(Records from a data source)
========================

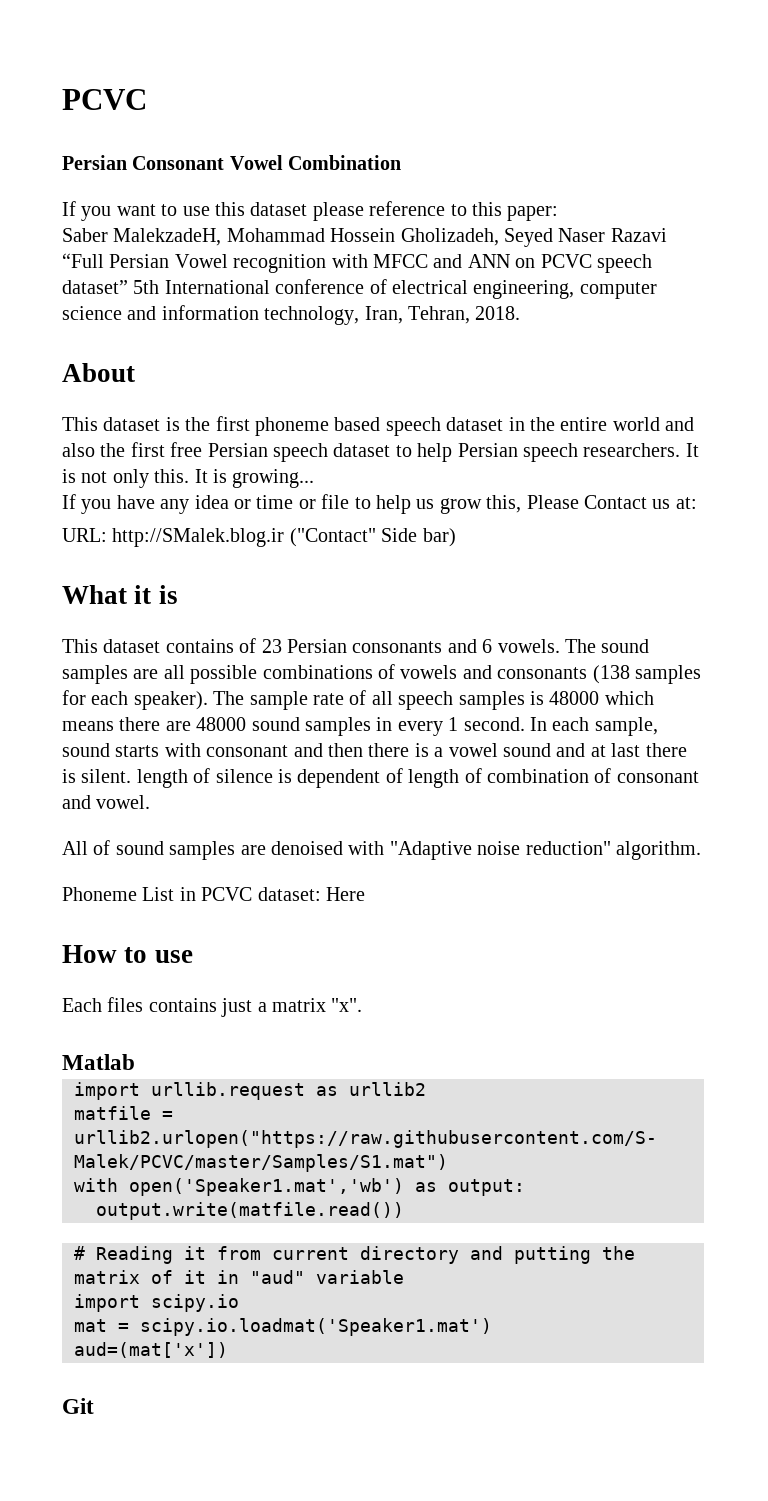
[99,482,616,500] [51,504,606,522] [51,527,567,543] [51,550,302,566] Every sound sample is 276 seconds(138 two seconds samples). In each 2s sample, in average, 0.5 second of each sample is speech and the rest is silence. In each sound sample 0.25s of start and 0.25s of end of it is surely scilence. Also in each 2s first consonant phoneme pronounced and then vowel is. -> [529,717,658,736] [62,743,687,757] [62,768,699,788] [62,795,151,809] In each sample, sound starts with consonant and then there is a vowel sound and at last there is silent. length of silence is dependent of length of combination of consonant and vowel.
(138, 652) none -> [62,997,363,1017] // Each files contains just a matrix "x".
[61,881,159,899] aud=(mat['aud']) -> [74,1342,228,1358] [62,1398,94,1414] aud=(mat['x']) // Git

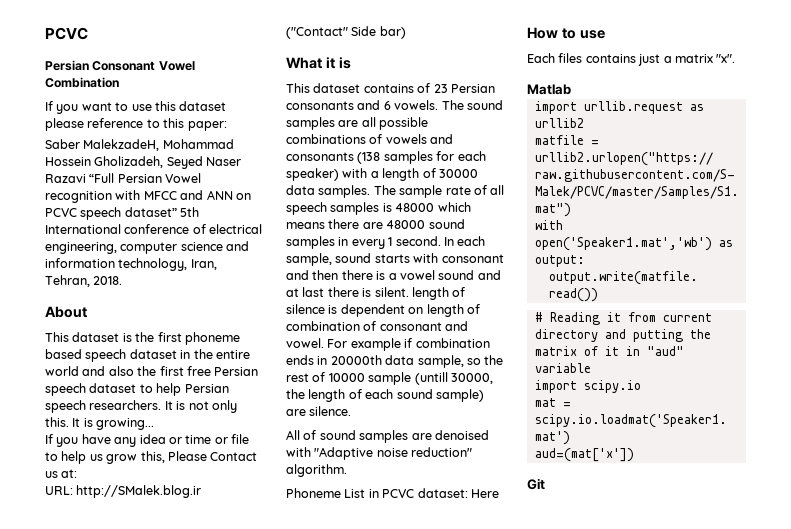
[133,691,208,710] speaker). -> [286,168,478,181] [286,185,371,198] speaker) with a length of 30000 data samples.
[385,768,403,783] of -> [408,307,424,314] on
(151, 802) none -> [327,338,490,351] [286,355,504,368] [286,372,493,385] [286,389,484,402] [286,406,352,416] For example if combination ends in 20000th data sample, so the rest of 10000 sample (untill 30000, the length of each sound sample) are silence.

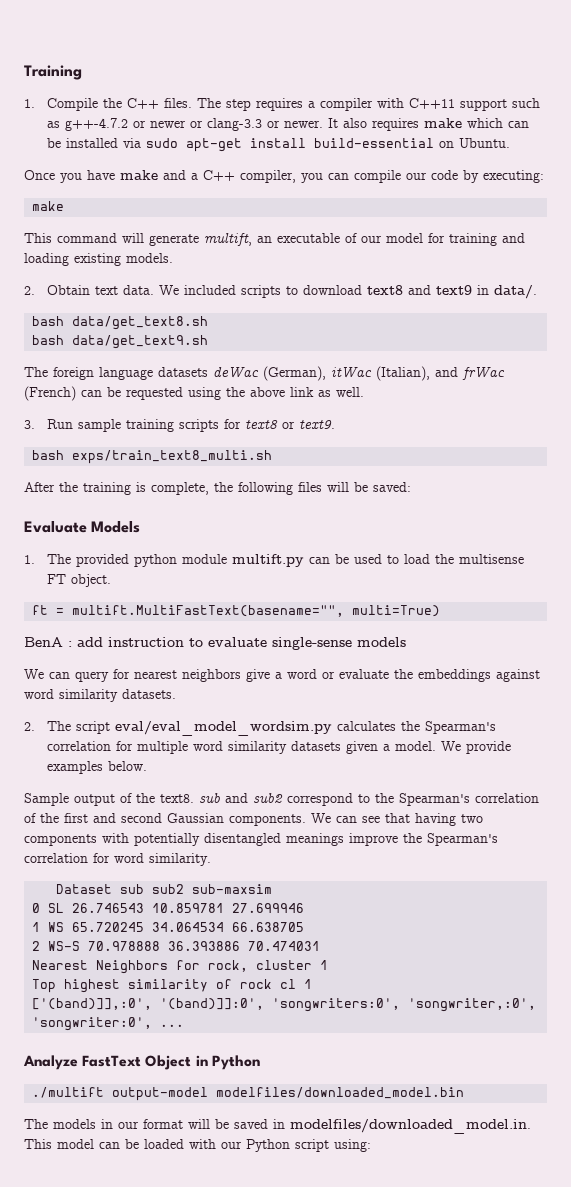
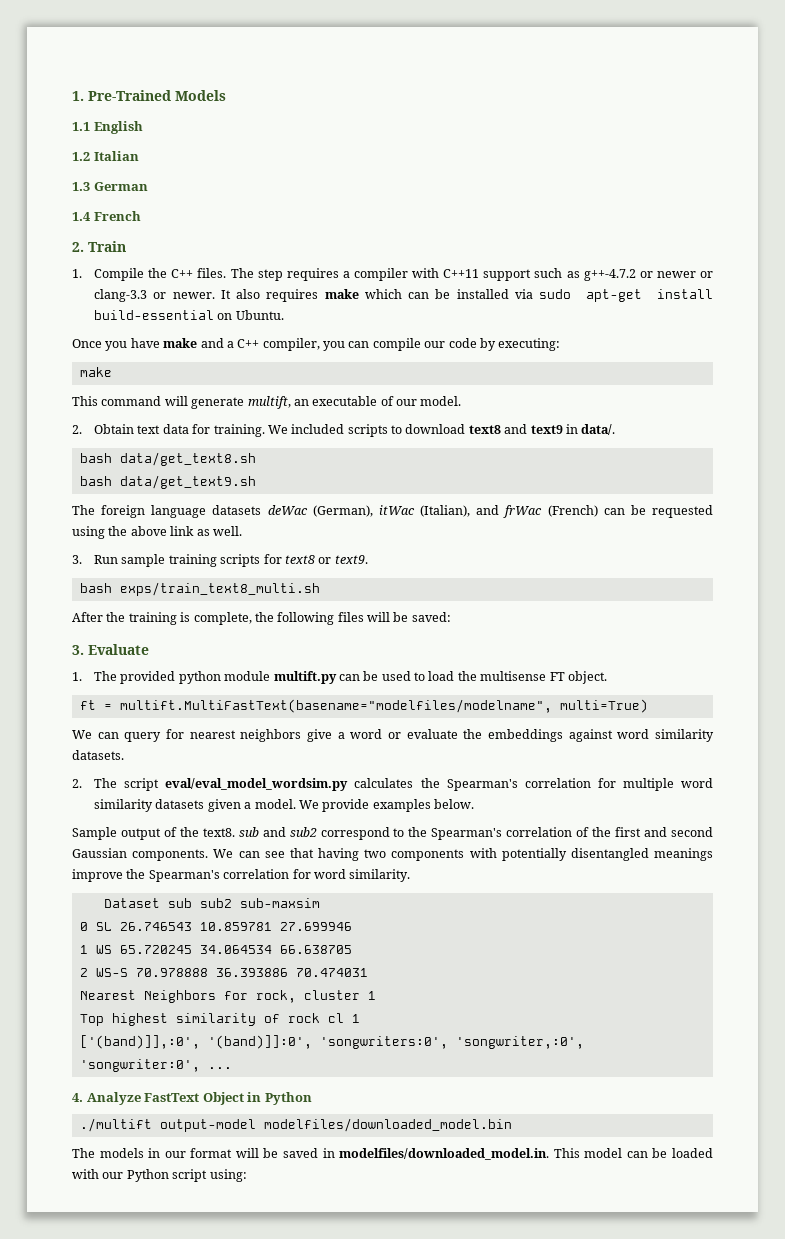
[24,65,82,80] Training -> [72,90,226,101] [72,121,143,134] [72,151,139,161] [72,182,148,191] [72,211,141,221] [72,241,126,252] 1. Pre-Trained Models // 1.1 English // 1.2 Italian // 1.3 German // 1.4 French // 2. Train
[386,233,525,246] [24,253,173,266] model for training and loading existing models. -> [420,396,462,406] model.
[122,285,154,295] data. -> [162,424,265,437] data for training.
(411, 487) none -> [72,645,84,655] 3.
[91,521,141,533] Models -> (149, 649) none
[72,605,345,617] multift.MultiFastText(basename="", -> [119,699,552,713] multift.MultiFastText(basename="modelfiles/modelname",
[24,637,406,650] // BenA : add instruction to evaluate single-sense models -> (648, 706) none
(185, 1025) none -> [72,1093,83,1102] 4.

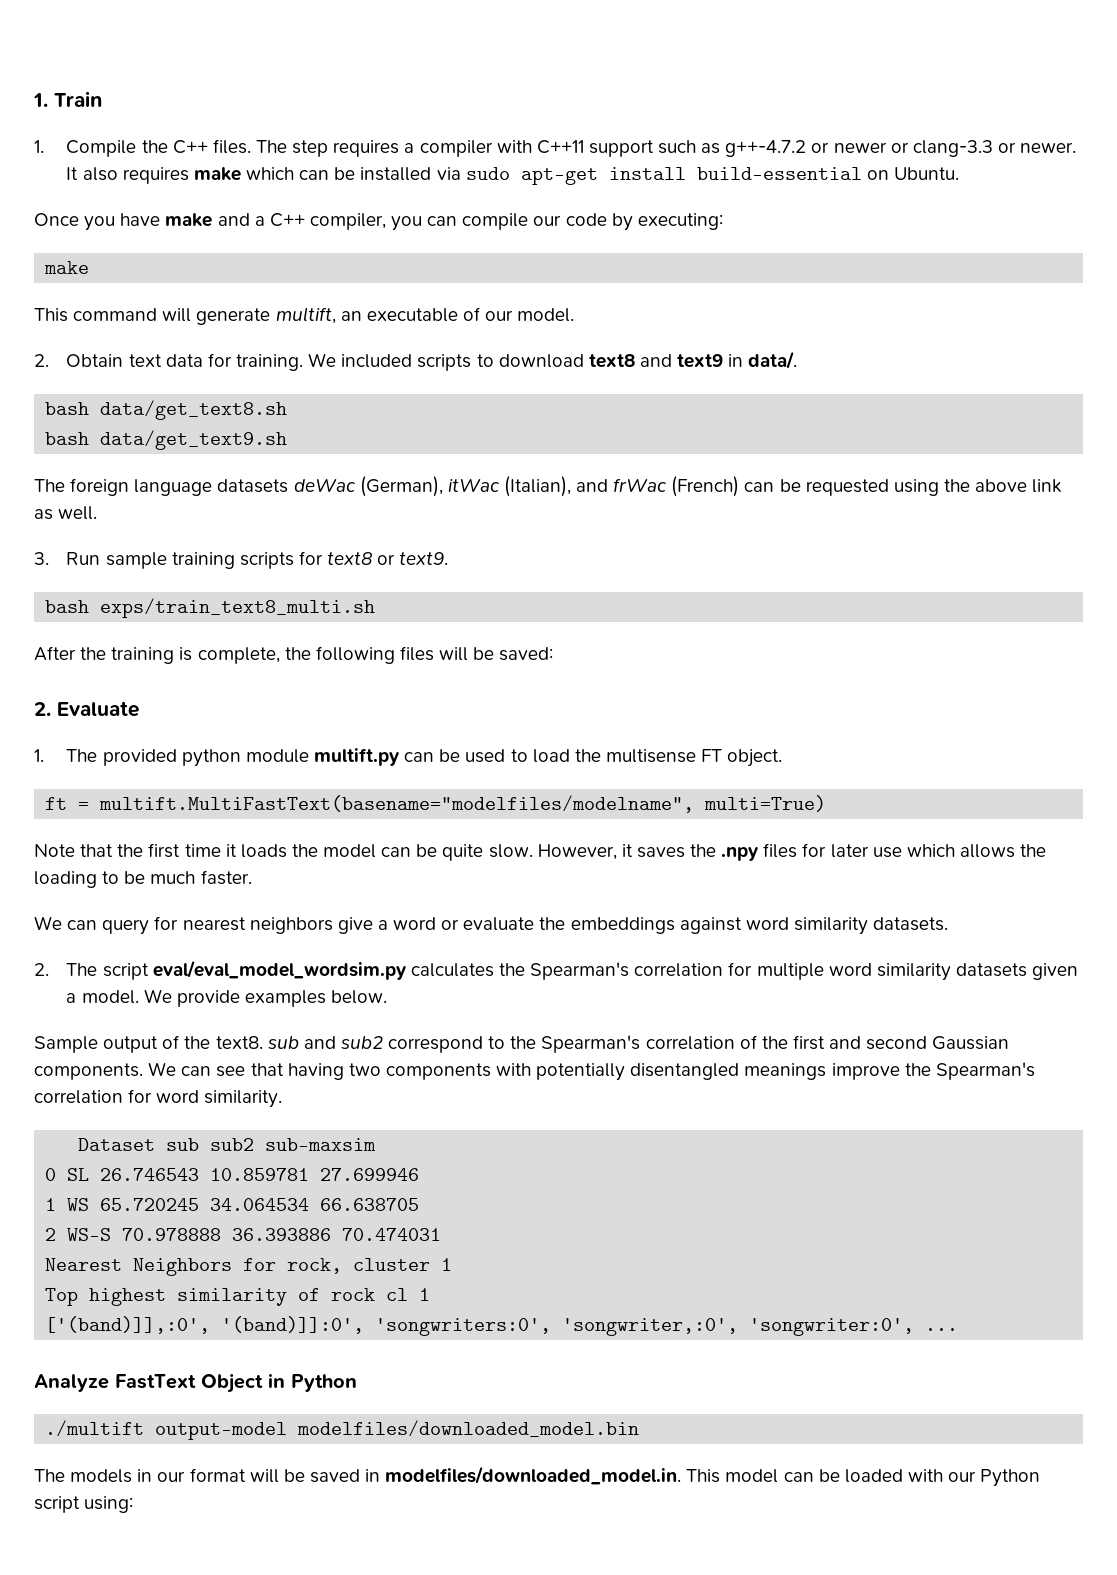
[72,90,226,101] [72,121,143,134] [72,151,139,161] [72,182,148,191] [72,211,141,221] [72,242,84,252] 1. Pre-Trained Models // 1.1 English // 1.2 Italian // 1.3 German // 1.4 French // 2. -> [33,93,48,107] 1.
[72,645,84,655] 3. -> [34,702,51,716] 2.
(648, 706) none -> [34,843,1047,861] [34,870,252,888] // Note that the first time it loads the model can be quite slow. However, it saves the .npy files for later use which allows the loading to be much faster.
[72,1093,83,1102] 4. -> (959, 1329) none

========================

What to do - Make an exact copy of the lines above, starting at the line that contains "(411, 487) none -> [72,645,84,655] 3." and running through the final line of the entries. Omit the pictures.

Result of this exercise -
(411, 487) none -> [72,645,84,655] 3.
[91,521,141,533] Models -> (149, 649) none
[72,605,345,617] multift.MultiFastText(basename="", -> [119,699,552,713] multift.MultiFastText(basename="modelfiles/modelname",
[24,637,406,650] // BenA : add instruction to evaluate single-sense models -> (648, 706) none
(185, 1025) none -> [72,1093,83,1102] 4.

[72,90,226,101] [72,121,143,134] [72,151,139,161] [72,182,148,191] [72,211,141,221] [72,242,84,252] 1. Pre-Trained Models // 1.1 English // 1.2 Italian // 1.3 German // 1.4 French // 2. -> [33,93,48,107] 1.
[72,645,84,655] 3. -> [34,702,51,716] 2.
(648, 706) none -> [34,843,1047,861] [34,870,252,888] // Note that the first time it loads the model can be quite slow. However, it saves the .npy files for later use which allows the loading to be much faster.
[72,1093,83,1102] 4. -> (959, 1329) none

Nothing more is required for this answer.